── PASSAGE SHOWN ──
Ukraine said on Thursday that pro-Russian rebels had reinforced their positions with tanks and missile systems in east Ukraine while marathon four-nation talks were taking place the previous night.

A deal reached at talks involving Ukraine, Russia, Germany and France envisages a ceasefire between Ukrainian forces and Russian-backed separatists starting on Sunday, but all sides said there was a long way to go towards real peace.

"The intensity of fighting is evidenced by a sharp increase in the number of people trying to leave front-line towns," Ukrainian military spokesman Andriy Lysenko said in a daily briefing a few hours after the agreement was reached in Belarus.

As the talks in Minsk dragged on through Wednesday night, around 50 tanks, 40 missile systems and 40 armored vehicles entered east Ukraine's breakaway Luhansk region from Russia via the Izvaryne border crossing, Lysenko said.

Russia denies supplying the rebels with arms and troops, despite what Ukraine and NATO say is overwhelming evidence to the contrary.

Separatists have strengthened their positions especially in Debaltseve, a strategic transport hub that has been the focus of heavy fighting in recent weeks, Lysenko said, stressing that government forces had not given up any ground.

But senior rebel commander Eduard Basurin said separatist forces had completely encircled Ukrainian troops in the town and their only option was to surrender. He said his side would honor the Minsk agreements.

"We are ready to organize the exit of Ukrainian forces from the Debaltseve encirclement on respectable conditions. They should put down their weapons and leave," Basurin told a news conference in Donetsk, broadcast live by Rossiya24 TV.

"Units of the army of Donetsk People's Republic are successfully holding their positions ... and are carrying out counter-attack operations to prevent the enemy from breaking from the encirclement."

He accused Ukrainian forces of attacking rebel positions in several places on Thursday and said there had been four cases of shelling of Donetsk in which two civilians were killed. The report could not be independently verified.

A Reuters witness in separatist-held Donetsk, south-west of Debaltseve, said artillery blasts could be heard sporadically throughout the day, although it was not clear in what direction the shells were being fired or by whom.
───
── MATERIAL SHOWN ──
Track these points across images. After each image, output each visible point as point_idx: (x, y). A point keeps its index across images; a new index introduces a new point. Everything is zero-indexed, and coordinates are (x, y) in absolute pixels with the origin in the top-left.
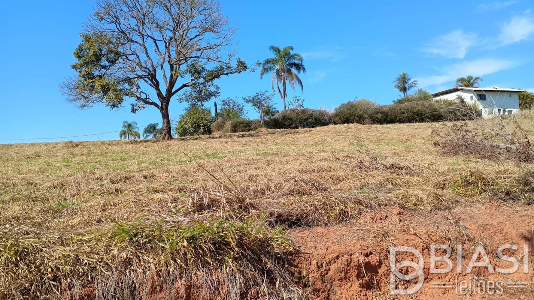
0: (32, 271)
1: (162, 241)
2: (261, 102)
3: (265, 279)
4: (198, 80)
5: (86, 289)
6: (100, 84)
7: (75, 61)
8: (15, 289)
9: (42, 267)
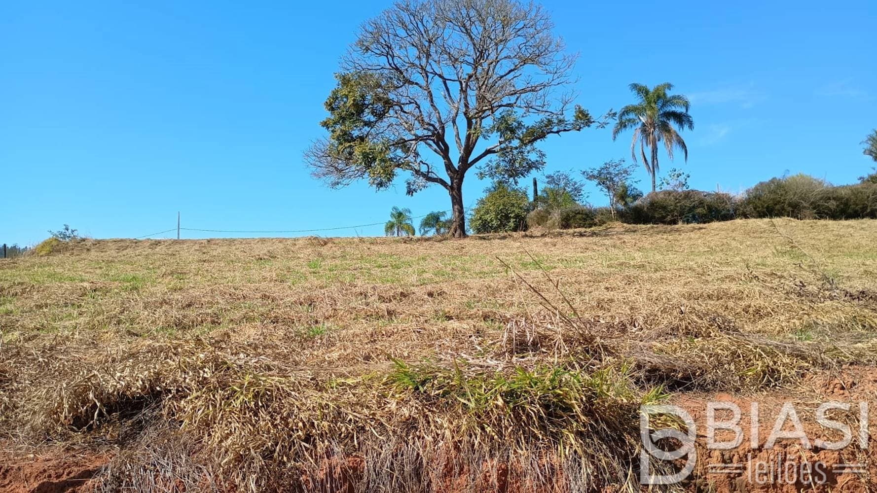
0: (276, 425)
1: (464, 395)
2: (613, 178)
3: (630, 472)
4: (510, 142)
5: (350, 459)
6: (361, 151)
7: (327, 115)
8: (254, 448)
9: (290, 420)
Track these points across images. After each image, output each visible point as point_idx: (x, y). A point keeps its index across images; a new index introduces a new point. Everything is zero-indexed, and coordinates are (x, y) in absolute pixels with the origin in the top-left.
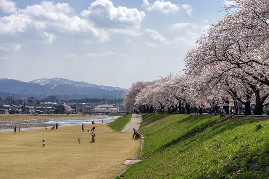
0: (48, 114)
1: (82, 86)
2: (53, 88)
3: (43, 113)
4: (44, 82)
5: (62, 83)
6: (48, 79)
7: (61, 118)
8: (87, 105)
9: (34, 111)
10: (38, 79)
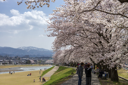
0: (22, 64)
1: (42, 51)
2: (28, 51)
3: (19, 64)
4: (24, 48)
5: (33, 49)
6: (26, 47)
7: (27, 66)
8: (43, 60)
9: (15, 63)
10: (21, 47)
───
= QUESTIONS =
1. Using the Ukraine report, decide whether each statement agrees with it. Answer yes or no for each, quoting the words that decide it. (a) The ceasefire in the deal was set to begin on Sunday. (b) The tanks and missile systems entered Luhansk through the Izvaryne border crossing. (c) The Reuters witness in Donetsk could tell who was firing the shells.
2. Repeat word for word the stretch of the Ukraine report from "Russia denies supplying the" through "by Rossiya24 TV.".
3. In the Ukraine report, why does Basurin say that surrender is the only option for the Ukrainian troops in Debaltseve?

= EXERCISE RESULTS =
1.
(a) Yes: "envisages a ceasefire between Ukrainian forces and Russian-backed separatists starting on Sunday"
(b) Yes: "entered east Ukraine's breakaway Luhansk region from Russia via the Izvaryne border crossing"
(c) No: "it was not clear in what direction the shells were being fired or by whom"

2.
Russia denies supplying the rebels with arms and troops, despite what Ukraine and NATO say is overwhelming evidence to the contrary.

Separatists have strengthened their positions especially in Debaltseve, a strategic transport hub that has been the focus of heavy fighting in recent weeks, Lysenko said, stressing that government forces had not given up any ground.

But senior rebel commander Eduard Basurin said separatist forces had completely encircled Ukrainian troops in the town and their only option was to surrender. He said his side would honor the Minsk agreements.

"We are ready to organize the exit of Ukrainian forces from the Debaltseve encirclement on respectable conditions. They should put down their weapons and leave," Basurin told a news conference in Donetsk, broadcast live by Rossiya24 TV.

3. Basurin said separatist forces had completely encircled the Ukrainian troops in the town, so their only option was to surrender. He offered to organize their exit on respectable conditions if they put down their weapons and left.